Available data:
═══

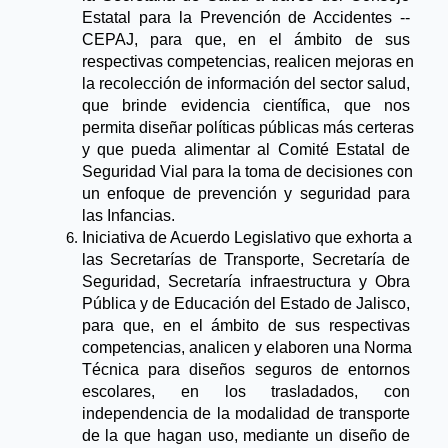
Estatal para la Prevención de Accidentes -­‐ 
CEPAJ, para que, en el ámbito de sus 
respectivas competencias, realicen mejoras en 
la recolección de información del sector salud, 
que brinde evidencia científica, que nos 
permita diseñar políticas públicas más certeras 
y que pueda alimentar al Comité Estatal de 
Seguridad Vial para la toma de decisiones con 
un enfoque de prevención y seguridad para 
las Infancias.
Iniciativa de Acuerdo Legislativo que exhorta a 
las Secretarías de Transporte, Secretaría de 
Seguridad, Secretaría infraestructura y Obra 
Pública y de Educación del Estado de Jalisco, 
para que, en el ámbito de sus respectivas 
competencias, analicen y elaboren una Norma 
Técnica para diseños seguros de entornos 
escolares, en los trasladados, con 
independencia de la modalidad de transporte 
de la que hagan uso, mediante un diseño de 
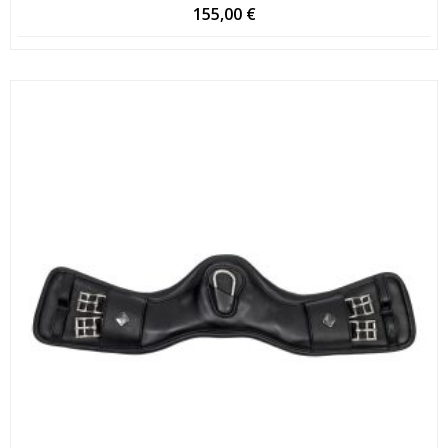
155,00
€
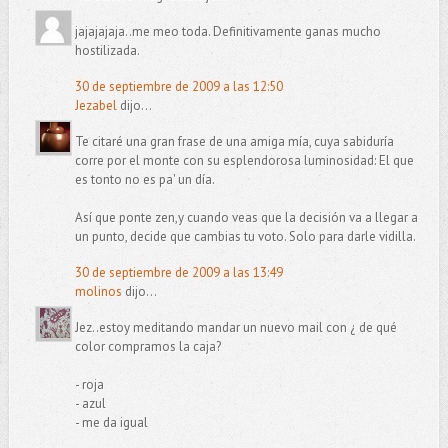
jajajajaja..me meo toda. Definitivamente ganas mucho
hostilizada.
30 de septiembre de 2009 a las 12:50
Jezabel
dijo...
Te citaré una gran frase de una amiga mía, cuya sabiduría
corre por el monte con su esplendorosa luminosidad: El que
es tonto no es pa' un día.
Así que ponte zen,y cuando veas que la decisión va a llegar a
un punto, decide que cambias tu voto. Solo para darle vidilla.
30 de septiembre de 2009 a las 13:49
molinos
dijo...
Jez..estoy meditando mandar un nuevo mail con ¿ de qué
color compramos la caja?
- roja
- azul
- me da igual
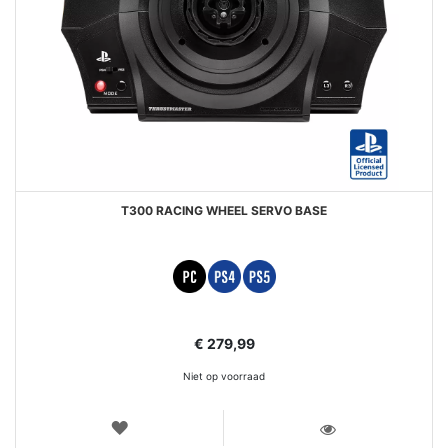
T300 RACING WHEEL SERVO BASE
€ 279,99
Niet op voorraad
VERLANGLIJST
WEERGEVEN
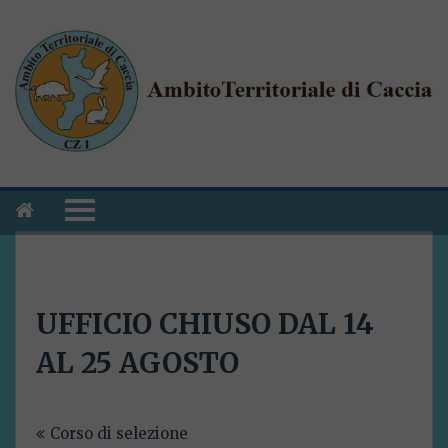
UFFICIO CHIUSO DAL 14
AL 25 AGOSTO
Navigazione
Corso di selezione
articoli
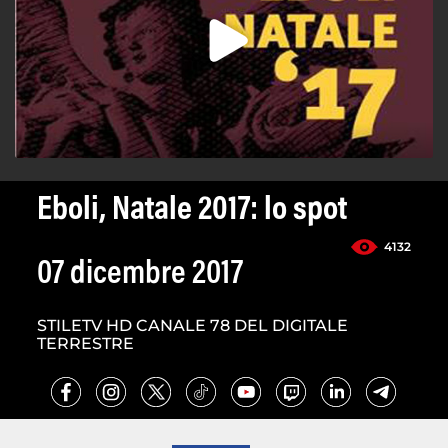
Eboli, Natale 2017: lo spot
4132
07 dicembre 2017
STILETV HD CANALE 78 DEL DIGITALE
TERRESTRE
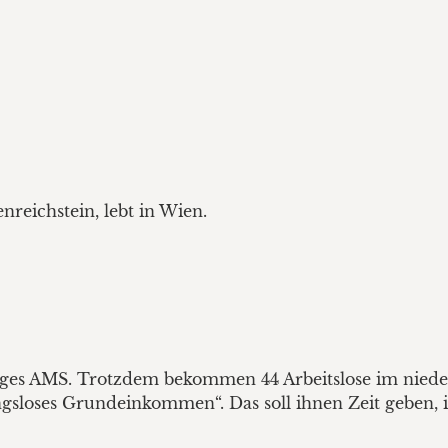
enreichstein, lebt in Wien.
tiges AMS. Trotzdem bekommen 44 Arbeitslose im nieder
gsloses Grundeinkommen“. Das soll ihnen Zeit geben, 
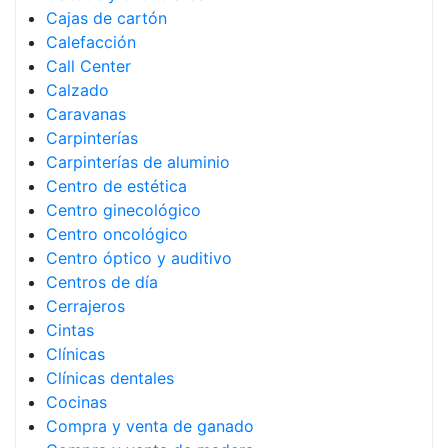
Cajas de cartón
Calefacción
Call Center
Calzado
Caravanas
Carpinterías
Carpinterías de aluminio
Centro de estética
Centro ginecológico
Centro oncológico
Centro óptico y auditivo
Centros de día
Cerrajeros
Cintas
Clínicas
Clínicas dentales
Cocinas
Compra y venta de ganado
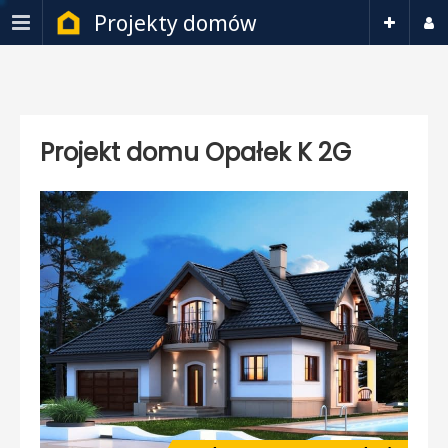
Projekty domów
Projekt domu Opałek K 2G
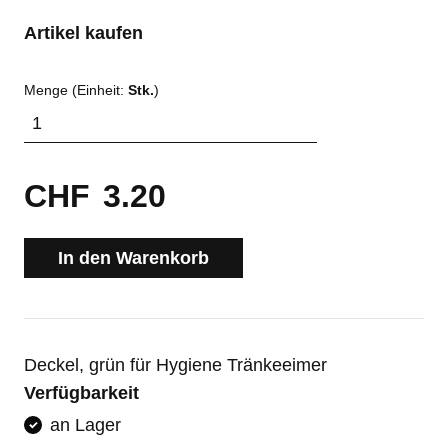
Artikel kaufen
Menge (Einheit:
Stk.
)
CHF
3.20
In den Warenkorb
Deckel, grün für Hygiene Tränkeeimer
Verfügbarkeit
an Lager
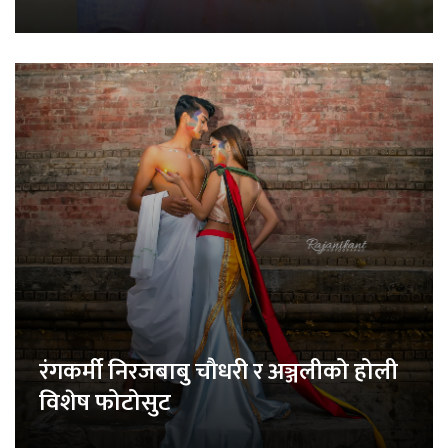
रंगकर्मी निरजबाबु चौधरी र अञ्जलीको होली
विशेष फोटोसुट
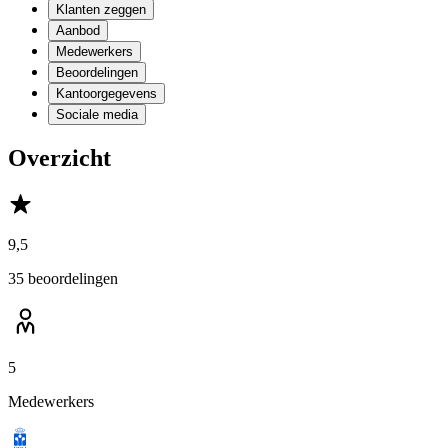
Klanten zeggen
Aanbod
Medewerkers
Beoordelingen
Kantoorgegevens
Sociale media
Overzicht
9,5
35 beoordelingen
5
Medewerkers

═══

Exercise instructions: The data above are to be repeated word for word, with any pictures left out.

Answer section:
Estatal para la Prevención de Accidentes -­‐ 
CEPAJ, para que, en el ámbito de sus 
respectivas competencias, realicen mejoras en 
la recolección de información del sector salud, 
que brinde evidencia científica, que nos 
permita diseñar políticas públicas más certeras 
y que pueda alimentar al Comité Estatal de 
Seguridad Vial para la toma de decisiones con 
un enfoque de prevención y seguridad para 
las Infancias.
Iniciativa de Acuerdo Legislativo que exhorta a 
las Secretarías de Transporte, Secretaría de 
Seguridad, Secretaría infraestructura y Obra 
Pública y de Educación del Estado de Jalisco, 
para que, en el ámbito de sus respectivas 
competencias, analicen y elaboren una Norma 
Técnica para diseños seguros de entornos 
escolares, en los trasladados, con 
independencia de la modalidad de transporte 
de la que hagan uso, mediante un diseño de 
155,00
€
jajajajaja..me meo toda. Definitivamente ganas mucho
hostilizada.
30 de septiembre de 2009 a las 12:50
Jezabel
dijo...
Te citaré una gran frase de una amiga mía, cuya sabiduría
corre por el monte con su esplendorosa luminosidad: El que
es tonto no es pa' un día.
Así que ponte zen,y cuando veas que la decisión va a llegar a
un punto, decide que cambias tu voto. Solo para darle vidilla.
30 de septiembre de 2009 a las 13:49
molinos
dijo...
Jez..estoy meditando mandar un nuevo mail con ¿ de qué
color compramos la caja?
- roja
- azul
- me da igual
T300 RACING WHEEL SERVO BASE
€ 279,99
Niet op voorraad
VERLANGLIJST
WEERGEVEN
UFFICIO CHIUSO DAL 14
AL 25 AGOSTO
Navigazione
Corso di selezione
articoli
Eboli, Natale 2017: lo spot
4132
07 dicembre 2017
STILETV HD CANALE 78 DEL DIGITALE
TERRESTRE
enreichstein, lebt in Wien.
tiges AMS. Trotzdem bekommen 44 Arbeitslose im nieder
gsloses Grundeinkommen“. Das soll ihnen Zeit geben, 
Cajas de cartón
Calefacción
Call Center
Calzado
Caravanas
Carpinterías
Carpinterías de aluminio
Centro de estética
Centro ginecológico
Centro oncológico
Centro óptico y auditivo
Centros de día
Cerrajeros
Cintas
Clínicas
Clínicas dentales
Cocinas
Compra y venta de ganado
Projekty domów
Projekt domu Opałek K 2G
Artikel kaufen
Menge (Einheit:
Stk.
)
CHF
3.20
In den Warenkorb
Deckel, grün für Hygiene Tränkeeimer
Verfügbarkeit
an Lager
रंगकर्मी निरजबाबु चौधरी र अञ्जलीको होली
विशेष फोटोसुट
Klanten zeggen
Aanbod
Medewerkers
Beoordelingen
Kantoorgegevens
Sociale media
Overzicht
9,5
35 beoordelingen
5
Medewerkers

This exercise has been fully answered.